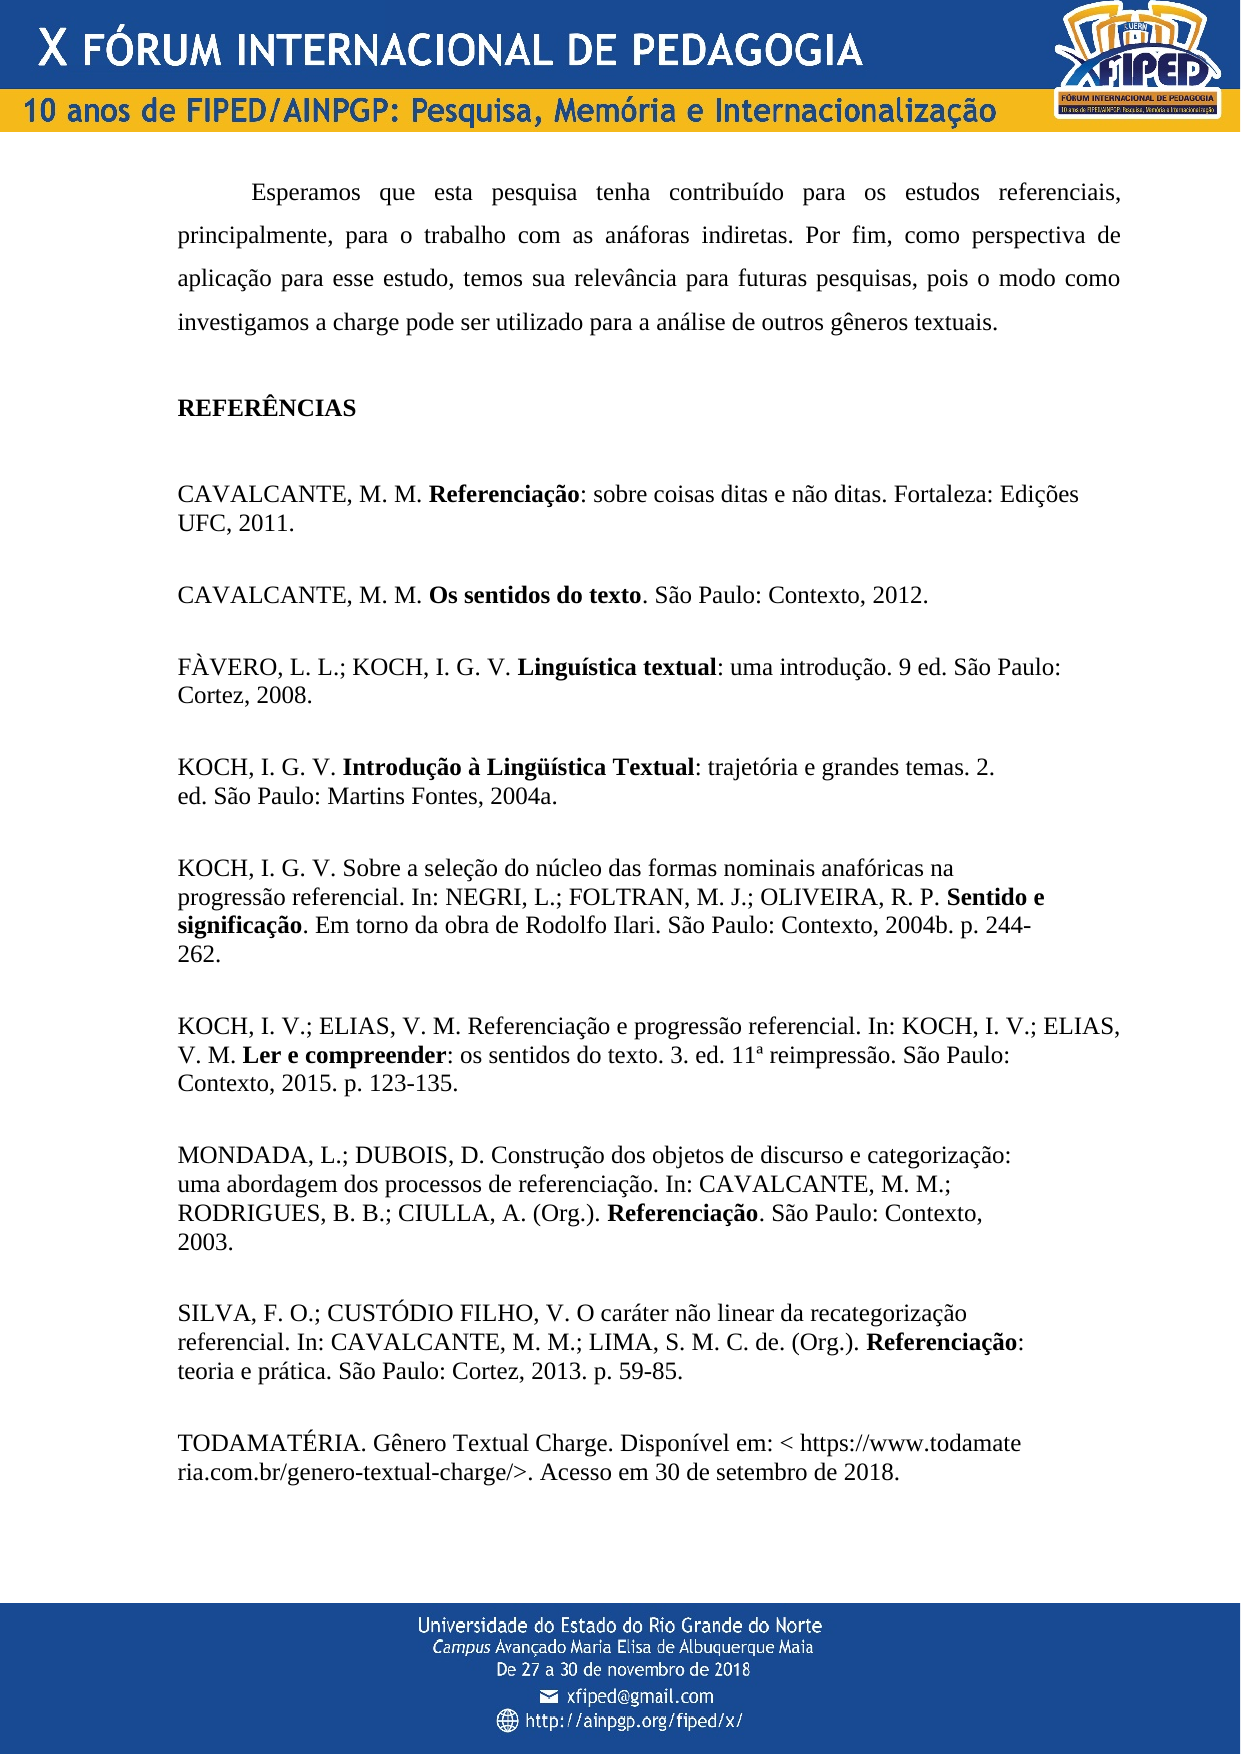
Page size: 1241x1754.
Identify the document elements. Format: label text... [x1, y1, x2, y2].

text SILVA, F. O.; CUSTÓDIO FILHO, V. O caráter não linear da recategorização referencial. In: CAVALCANTE, M. M.; LIMA, S. M. C. de. (Org.). Referenciação: teoria e prática. São Paulo: Cortez, 2013. p. 59-85. [177, 1298, 1058, 1385]
text REFERÊNCIAS [177, 393, 1122, 422]
text MONDADA, L.; DUBOIS, D. Construção dos objetos de discurso e categorização: uma abordagem dos processos de referenciação. In: CAVALCANTE, M. M.; RODRIGUES, B. B.; CIULLA, A. (Org.). Referenciação. São Paulo: Contexto, 2003. [177, 1140, 1024, 1255]
picture [0, 1603, 1241, 1754]
text CAVALCANTE, M. M. Os sentidos do texto. São Paulo: Contexto, 2012. [177, 580, 1122, 608]
text V. M. Ler e compreender: os sentidos do texto. 3. ed. 11ª reimpressão. São Paulo: Contexto, 2015. p. 123-135. [177, 1040, 1052, 1097]
text FÀVERO, L. L.; KOCH, I. G. V. Linguística textual: uma introdução. 9 ed. São Paulo: Cortez, 2008. [177, 652, 1122, 709]
text TODAMATÉRIA. Gênero Textual Charge. Disponível em: < https://www.todamate ria.com.br/genero-textual-charge/>. Acesso em 30 de setembro de 2018. [177, 1428, 1024, 1485]
picture [0, 0, 1241, 132]
text CAVALCANTE, M. M. Referenciação: sobre coisas ditas e não ditas. Fortaleza: Edições UFC, 2011. [177, 479, 1122, 537]
text KOCH, I. V.; ELIAS, V. M. Referenciação e progressão referencial. In: KOCH, I. V.; ELIAS, [177, 1011, 1122, 1040]
text Esperamos que esta pesquisa tenha contribuído para os estudos referenciais, principalmente, para o trabalho com as anáforas indiretas. Por fim, como perspectiva de aplicação para esse estudo, temos sua relevância para futuras pesquisas, pois o modo como investigamos a charge pode ser utilizado para a análise de outros gêneros textuais. [177, 177, 1122, 335]
text KOCH, I. G. V. Sobre a seleção do núcleo das formas nominais anafóricas na progressão referencial. In: NEGRI, L.; FOLTRAN, M. J.; OLIVEIRA, R. P. Sentido e significação. Em torno da obra de Rodolfo Ilari. São Paulo: Contexto, 2004b. p. 244-262. [177, 853, 1047, 968]
text KOCH, I. G. V. Introdução à Lingüística Textual: trajetória e grandes temas. 2. ed. São Paulo: Martins Fontes, 2004a. [177, 752, 1013, 810]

--*--

* _YOUR INSTRUCTIONS_
Set down the material above exactly as written, but not the pictures.

* _RESPONSE AREA_
Page size: 1241x1754.
Identify the document elements. Format: label text... [x1, y1, x2, y2].

text SILVA, F. O.; CUSTÓDIO FILHO, V. O caráter não linear da recategorização referencial. In: CAVALCANTE, M. M.; LIMA, S. M. C. de. (Org.). Referenciação: teoria e prática. São Paulo: Cortez, 2013. p. 59-85. [177, 1298, 1058, 1385]
text REFERÊNCIAS [177, 393, 1122, 422]
text MONDADA, L.; DUBOIS, D. Construção dos objetos de discurso e categorização: uma abordagem dos processos de referenciação. In: CAVALCANTE, M. M.; RODRIGUES, B. B.; CIULLA, A. (Org.). Referenciação. São Paulo: Contexto, 2003. [177, 1140, 1024, 1255]
picture [0, 1603, 1241, 1754]
text CAVALCANTE, M. M. Os sentidos do texto. São Paulo: Contexto, 2012. [177, 580, 1122, 608]
text V. M. Ler e compreender: os sentidos do texto. 3. ed. 11ª reimpressão. São Paulo: Contexto, 2015. p. 123-135. [177, 1040, 1052, 1097]
text FÀVERO, L. L.; KOCH, I. G. V. Linguística textual: uma introdução. 9 ed. São Paulo: Cortez, 2008. [177, 652, 1122, 709]
text TODAMATÉRIA. Gênero Textual Charge. Disponível em: < https://www.todamate ria.com.br/genero-textual-charge/>. Acesso em 30 de setembro de 2018. [177, 1428, 1024, 1485]
picture [0, 0, 1241, 132]
text CAVALCANTE, M. M. Referenciação: sobre coisas ditas e não ditas. Fortaleza: Edições UFC, 2011. [177, 479, 1122, 537]
text KOCH, I. V.; ELIAS, V. M. Referenciação e progressão referencial. In: KOCH, I. V.; ELIAS, [177, 1011, 1122, 1040]
text Esperamos que esta pesquisa tenha contribuído para os estudos referenciais, principalmente, para o trabalho com as anáforas indiretas. Por fim, como perspectiva de aplicação para esse estudo, temos sua relevância para futuras pesquisas, pois o modo como investigamos a charge pode ser utilizado para a análise de outros gêneros textuais. [177, 177, 1122, 335]
text KOCH, I. G. V. Sobre a seleção do núcleo das formas nominais anafóricas na progressão referencial. In: NEGRI, L.; FOLTRAN, M. J.; OLIVEIRA, R. P. Sentido e significação. Em torno da obra de Rodolfo Ilari. São Paulo: Contexto, 2004b. p. 244-262. [177, 853, 1047, 968]
text KOCH, I. G. V. Introdução à Lingüística Textual: trajetória e grandes temas. 2. ed. São Paulo: Martins Fontes, 2004a. [177, 752, 1013, 810]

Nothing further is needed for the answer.